== Selected text ==
▼
The now relatively mundane notion of distributed leadership via grade-level, departmental, and other teams throughout a school seems to align with the concept of a resilient network structure. The challenge for district leaders, however, seems to be how to connect those in-school structures to a wider external network that will support them without introducing more chaos.

In NYC, word is out that the non-local network structure which the NYCDOE under Klein instituted to “break up the fiefdoms of the districts” may be on its way out. So the big question here is whether Fariña can reintroduce localized power while avoiding the corruption and silos that plagued some districts.

Not an easy thing to achieve in a system as vast as NYC, but a looped network, snowflake-like structure may be worth bearing in mind.

Loop Networks and Anastomosis

By Rosino (vascular) [CC-BY-SA-2.0
(http://creativecommons.org/licenses/by-sa/2.0)%5D,
via Wikimedia Commons

In my last post, we looked at the geometric features of resiliency, which included diversity, web-network structures, distribution across a range of scales, and the capacity to self-adapt and self-organize.

We can learn more about the characteristics of web-network structures in a fascinating article in Quanta Magazine, “In Natural Networks, Strength in Loops” by Emily Singer.
▲
== Work to be completed ==
In the passage on school leadership networks, what was the stated purpose of the non-local network structure that the NYCDOE instituted under Klein?

== Dataset extract ==
▼
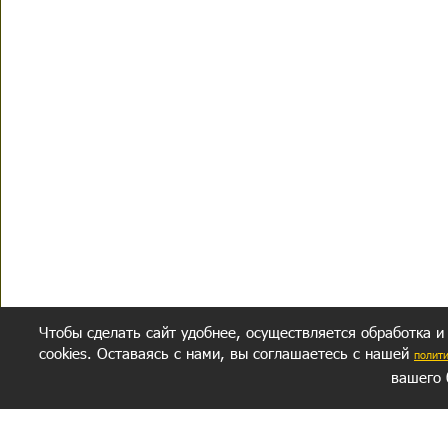
Чтобы сделать сайт удобнее, осуществляется обработка и
cookies. Оставаясь с нами, вы соглашаетесь с нашей
полит
вашего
▲
== Solution for this problem ==
It was meant to "break up the fiefdoms of the districts."